We do these analyses with some hesitation, given the limitations in the Army data and the small number of Marines, and we present the results solely for completeness. The conclusions of the study are based entirely upon our findings among the Navy personnel.
Not the Subject of Analysis in This Report
As we have stated before, this study was designed and funded subject to several unavoidable constraints, among which are: dosimetry is incomplete; military records do not keep the type of data often required for epidemiologic investigation, and those data items that are kept are not always complete; the U.S. does not have a centralized national vital statistics database for individuals that spans the time period 1946 until now; cause-of-death data have known limitations; Operation CROSSROADS was only one event in a lifetime of physical and psychological events for the participants; and few women were assigned to units included in participant and control cohorts.
For these reasons, this report neither explores nor addresses all the interesting facets of possible exposure-outcome associations.
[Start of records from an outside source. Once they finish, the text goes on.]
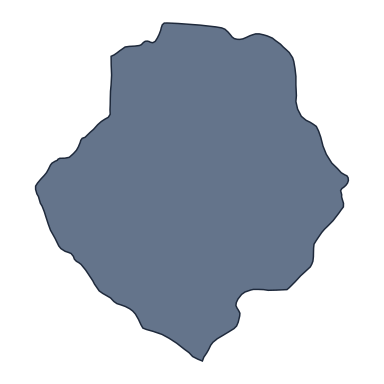 outline of Zadiè, Ogooué-Ivindo, Gabon
{"feature_id": "22940354B86386728493807", "entity_name": "Zadiè", "entity_type": "district", "adm_level": 2, "iso_a3": "GAB", "parent_name": "Gabon", "parent_adm1": "Ogooué-Ivindo", "projection": "natural_earth1", "projection_center": [13.91, 0.867], "detail": "fine", "context": "isolated", "style": "filled", "palette": "slate", "viewbox_px": 384, "rotation_deg": 0, "n_neighbors": 0, "source": "geoboundaries", "source_scale": "gbopen_adm2", "svg_char_len": 2602}
<svg xmlns="http://www.w3.org/2000/svg" viewBox="0 0 384 384"><path d="M202.4,361.0L203.8,357.2L206.6,353.1L208.5,349.8L210.7,345.2L212.9,342.3L217.3,338.7L222.7,335.5L229.8,331.2L234.0,328.6L236.6,326.0L238.2,322.2L239.7,316.0L239.9,313.2L238.7,310.7L237.0,308.0L235.9,305.5L236.3,302.6L238.0,299.0L241.6,294.4L245.0,292.0L250.8,290.0L253.4,289.4L258.4,289.4L263.6,289.6L268.2,290.3L276.5,290.1L287.0,289.6L289.2,287.7L295.1,281.8L300.6,275.8L305.0,271.8L310.3,266.9L311.8,264.1L312.9,261.2L313.4,256.8L313.5,251.9L313.6,248.2L314.0,244.2L316.0,240.9L318.2,237.6L321.7,232.5L324.4,229.3L328.5,225.3L333.1,220.6L338.8,213.2L341.2,209.8L343.4,206.9L343.5,203.3L342.5,200.1L341.6,196.9L341.7,194.7L341.1,192.4L340.6,190.7L341.9,188.5L343.8,187.2L345.9,185.3L347.5,183.1L348.4,180.5L348.1,177.7L346.9,175.8L344.7,174.8L341.2,172.7L337.5,168.6L331.8,163.1L326.3,154.3L323.0,146.1L320.7,137.1L318.6,131.1L316.3,126.4L313.2,124.2L310.2,122.3L306.1,120.3L301.3,116.3L297.6,109.1L295.9,101.6L296.4,95.7L295.9,85.0L295.9,76.4L295.0,68.6L293.8,61.5L292.6,57.7L290.5,54.5L289.2,52.5L286.0,49.5L283.2,47.0L280.5,44.2L275.4,40.5L272.4,38.1L267.2,35.9L263.8,34.9L259.4,33.9L255.6,33.9L252.9,34.7L250.0,35.7L246.4,37.4L242.8,38.9L239.8,39.4L237.2,39.3L234.3,38.6L232.1,37.0L230.4,34.8L228.0,32.0L224.9,29.2L221.7,27.9L215.9,26.9L199.9,25.1L178.2,23.5L167.4,23.0L164.2,23.1L162.3,24.8L161.3,27.7L160.7,30.3L159.1,34.5L157.3,38.1L155.2,41.4L152.8,42.7L150.5,42.3L149.1,41.5L147.2,41.1L145.2,41.3L143.4,42.5L141.3,44.7L139.4,45.5L134.8,46.1L129.3,46.4L125.1,47.0L122.3,49.0L119.7,50.8L117.0,52.9L114.1,54.9L111.1,56.3L111.2,65.0L111.6,75.0L111.1,84.9L110.5,91.2L110.3,98.6L110.2,105.0L110.0,109.7L110.2,114.3L108.3,117.3L105.0,119.1L101.3,121.5L97.7,124.7L93.5,129.4L90.4,132.1L87.7,134.7L85.1,137.3L82.2,138.3L80.8,140.3L80.2,142.4L78.4,146.8L76.5,150.2L73.5,153.5L69.3,157.3L64.8,158.2L59.8,158.3L57.9,159.3L57.3,160.3L55.0,161.3L51.9,163.2L50.4,165.2L48.5,169.1L46.5,172.7L44.2,175.5L40.9,179.0L37.5,183.1L35.6,186.1L35.6,189.4L36.9,193.9L38.4,196.5L40.4,203.3L42.1,206.1L44.3,211.7L45.8,216.5L48.3,224.2L50.5,230.2L55.1,238.4L58.8,246.0L60.9,248.6L65.1,251.3L68.4,252.4L71.1,253.5L73.4,256.4L74.4,259.2L76.4,261.3L78.7,262.6L81.0,264.3L85.7,270.1L92.8,280.8L94.5,284.1L99.2,290.9L102.7,293.4L106.2,295.4L110.5,297.9L113.9,301.5L116.9,303.6L121.0,304.9L125.4,306.5L129.6,308.7L132.7,311.0L135.4,314.0L138.4,319.2L141.0,324.8L142.9,328.1L146.5,329.5L152.9,331.3L162.0,334.4L169.0,338.2L176.7,343.2L184.2,349.1L189.1,352.7L192.6,356.5L197.9,359.2L202.4,361.0Z" fill="#64748b" stroke="#1e293b" stroke-width="1.5"/></svg>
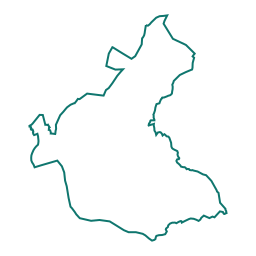 Yamaltu/Deba, Gombe, Nigeria (Robinson projection)
{"feature_id": "59680162B47339407576735", "entity_name": "Yamaltu/Deba", "entity_type": "district", "adm_level": 2, "iso_a3": "NGA", "parent_name": "Nigeria", "parent_adm1": "Gombe", "projection": "robinson", "projection_center": [11.461, 10.308], "detail": "fine", "context": "isolated", "style": "outline", "palette": "teal", "viewbox_px": 256, "rotation_deg": 0, "n_neighbors": 0, "source": "geoboundaries", "source_scale": "gbopen_adm2", "svg_char_len": 4175}
<svg xmlns="http://www.w3.org/2000/svg" viewBox="0 0 256 256"><path d="M145.9,25.1L144.8,31.9L144.7,32.9L144.1,35.4L142.9,37.5L142.2,38.2L142.1,38.4L141.9,41.5L141.7,44.4L141.6,44.6L135.2,56.2L131.5,58.8L122.7,53.5L112.7,47.3L112.4,47.2L108.8,53.6L106.3,66.0L115.4,69.6L123.0,69.3L120.7,71.8L117.3,75.8L112.3,83.3L108.7,88.1L106.0,90.0L105.4,91.3L103.6,95.6L100.9,95.3L87.1,93.6L79.6,99.1L78.2,99.0L77.9,98.9L76.9,100.3L76.8,100.5L74.7,103.2L74.4,103.1L70.6,104.7L67.1,107.3L65.7,108.9L63.4,111.7L60.2,115.2L55.9,124.8L56.1,128.9L55.6,130.8L55.3,133.7L55.2,134.0L53.0,133.7L50.8,133.5L50.9,133.1L50.8,132.4L50.6,132.0L50.5,131.2L50.2,130.7L50.0,130.2L49.8,130.1L49.5,130.0L49.2,129.9L48.8,129.9L48.9,128.8L48.9,128.6L49.0,127.7L49.6,127.4L48.0,124.8L47.8,125.0L47.3,125.0L46.0,124.7L45.5,124.6L45.3,124.7L42.8,115.0L39.6,114.9L32.6,123.6L31.4,124.8L29.8,125.6L29.5,125.9L29.8,126.1L29.8,126.4L30.0,126.4L29.9,126.7L30.1,126.7L30.3,126.8L30.5,126.8L30.5,126.7L30.8,126.9L31.0,127.2L31.1,127.5L31.1,127.8L31.1,128.0L31.1,128.3L30.9,128.4L30.8,128.5L30.9,128.9L30.9,129.3L31.0,129.4L31.3,129.6L31.4,129.8L31.5,129.8L31.8,129.7L32.0,129.5L32.2,129.3L32.3,129.3L32.5,129.4L32.8,130.0L32.9,130.3L33.0,130.4L33.1,130.6L33.1,131.0L33.2,131.3L33.3,131.7L33.0,131.9L32.9,132.1L33.0,132.5L33.1,132.8L33.2,133.8L34.1,135.1L37.4,133.8L38.1,136.5L38.1,137.0L38.3,138.8L38.4,139.7L38.5,141.0L38.5,141.3L38.3,143.1L38.0,144.7L36.2,146.4L34.7,148.2L33.5,150.1L32.1,153.3L31.4,155.4L31.2,157.7L31.3,160.4L32.1,162.4L33.6,164.7L34.6,167.3L40.8,165.4L57.3,160.6L61.9,166.3L64.2,172.4L65.1,180.7L66.7,186.2L68.6,198.0L70.5,206.7L72.2,208.5L72.3,208.7L74.7,211.9L76.3,214.4L77.7,215.9L78.2,216.5L79.8,218.2L91.1,220.8L99.5,220.0L109.7,221.4L114.9,224.6L123.9,230.2L128.6,232.2L135.9,232.2L142.7,233.8L145.4,235.4L149.0,238.5L152.0,240.6L154.3,239.9L155.4,239.1L155.8,237.2L156.4,235.9L158.8,235.2L162.1,235.0L165.2,234.2L166.8,231.5L166.3,230.5L165.8,229.5L166.1,228.5L167.9,227.0L168.2,225.4L170.0,223.6L172.2,222.7L175.0,222.6L176.4,223.2L178.6,221.9L180.5,221.1L181.4,221.2L181.8,222.6L185.1,220.9L189.1,219.0L190.7,218.5L193.7,218.8L196.4,219.8L198.6,220.9L200.3,219.6L201.3,217.8L202.8,216.5L203.8,215.6L209.4,218.1L212.5,216.6L214.5,217.3L219.9,211.4L222.9,212.0L223.4,213.2L224.0,213.9L224.3,214.0L224.8,213.9L225.3,213.4L226.5,213.1L226.4,212.4L226.2,211.5L226.2,211.1L225.6,210.1L225.4,209.5L225.5,209.0L224.9,208.2L220.1,202.8L218.5,192.8L217.1,191.6L216.5,190.0L211.4,180.9L206.1,175.2L203.0,174.4L197.6,171.5L196.3,171.2L193.8,170.6L193.2,170.4L192.5,170.1L191.9,170.3L190.6,170.2L189.6,170.0L189.0,169.1L187.6,168.9L186.7,169.2L186.3,168.8L185.7,167.9L184.7,167.2L183.6,167.2L182.9,167.1L181.0,166.6L180.3,165.4L178.7,163.8L177.1,162.5L176.4,160.9L177.1,159.4L177.8,159.2L178.8,159.2L179.2,158.6L179.2,158.0L178.4,157.0L177.8,155.8L177.5,154.3L177.9,152.8L177.3,151.1L175.9,150.4L174.4,149.7L172.8,148.8L172.0,148.0L171.4,146.6L171.3,145.2L171.1,142.7L170.4,140.8L169.4,137.9L168.4,136.6L166.6,136.3L165.5,135.1L164.4,134.2L163.2,135.0L162.6,135.5L161.9,133.7L160.6,132.3L159.6,132.1L157.9,132.5L156.2,134.9L155.6,132.4L154.5,130.7L154.4,129.9L154.3,128.0L153.7,125.2L153.9,123.9L153.0,124.2L151.9,124.5L151.2,124.7L150.6,124.9L149.9,125.1L149.0,125.4L148.7,125.5L148.6,125.3L148.8,124.9L148.8,124.4L148.9,124.1L148.9,123.9L149.0,123.6L149.2,123.4L149.4,123.1L149.6,122.7L149.9,122.3L150.2,121.6L150.3,121.0L150.4,120.8L150.7,120.4L152.1,120.3L152.5,120.3L154.4,120.3L154.4,119.7L154.1,119.0L153.9,118.3L153.6,117.5L153.7,115.9L153.4,114.5L153.8,113.9L155.0,110.3L155.4,107.5L156.5,104.1L159.4,103.3L160.1,101.3L161.1,99.1L161.7,98.7L162.1,98.2L162.1,97.7L162.6,97.5L164.0,97.5L165.6,96.9L167.1,96.3L167.9,95.9L168.4,95.7L169.5,95.4L170.4,95.1L171.9,93.6L172.2,91.2L172.6,89.2L172.7,86.7L172.3,84.7L173.2,82.9L173.8,80.9L179.8,75.0L185.6,72.2L190.1,70.3L192.1,69.5L192.5,67.8L192.6,64.8L192.7,62.9L194.1,57.7L192.6,56.4L193.6,54.9L194.5,53.9L194.7,53.6L192.1,51.0L186.0,45.0L184.2,44.1L172.9,38.8L163.6,23.7L164.5,20.9L167.2,15.4L163.6,15.9L159.6,16.2L156.2,17.7L153.9,19.9L151.3,22.4L149.7,24.3L147.9,25.7L145.9,25.2L145.9,25.1Z" fill="none" stroke="#0f766e" stroke-width="2"/></svg>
It can, therefore, neither reassure nor vindicate those who feel strongly about the nature of many of those associations. Areas of inquiry into which we have not delved in this study but for which we could imagine a study design include:
- exposure-outcome analyses based on exact dosimetry estimates calculated for a subset of the overall study population;
- fuller examination of cause of death, looking beyond the underlying cause to all associated or contributory causes listed on the death certificate; and
- detailed analysis of the participants who served in the Marines and Army (including the Army Air Corps) in CROSSROADS and their controls.
Unfortunately, the following group of topics may never be well studied in this observational cohort due to reasons including very small numbers; the nonexistence of necessary exposure information; and the unfeasibility, if not impossibility, of tracking health outcomes other than death:
- unique aspects, if any, of the exposure-outcome relationship in women;
- possible effects of participation or other measures of exposure on outcomes other than mortality, looking at morbidity rates for the diseases considered in the mortality study (e.g., skin cancer) and for other diseases and conditions believed to be radiogenic (e.g., cataracts);
- adverse reproductive outcomes;24
- more finely defined categories of military occupation, for officers and non-Navy enlisted personnel for whom no occupation data is available; and
- the interrelationships of other, non-CROSSROADS, risk factors accruing before, during, and after the Operation CROSSROADS activities, including an overlapping array of exposures that could be chemical and physical (occupational, environmental, behavioral); socioeconomic (education, income, occupation); geographic; and medical (comorbidities). Not the least of these is the possibility that many of the participants, as a result of their special radiological training for Operation CROSSROADS, may have gone on to careers associated with radiation.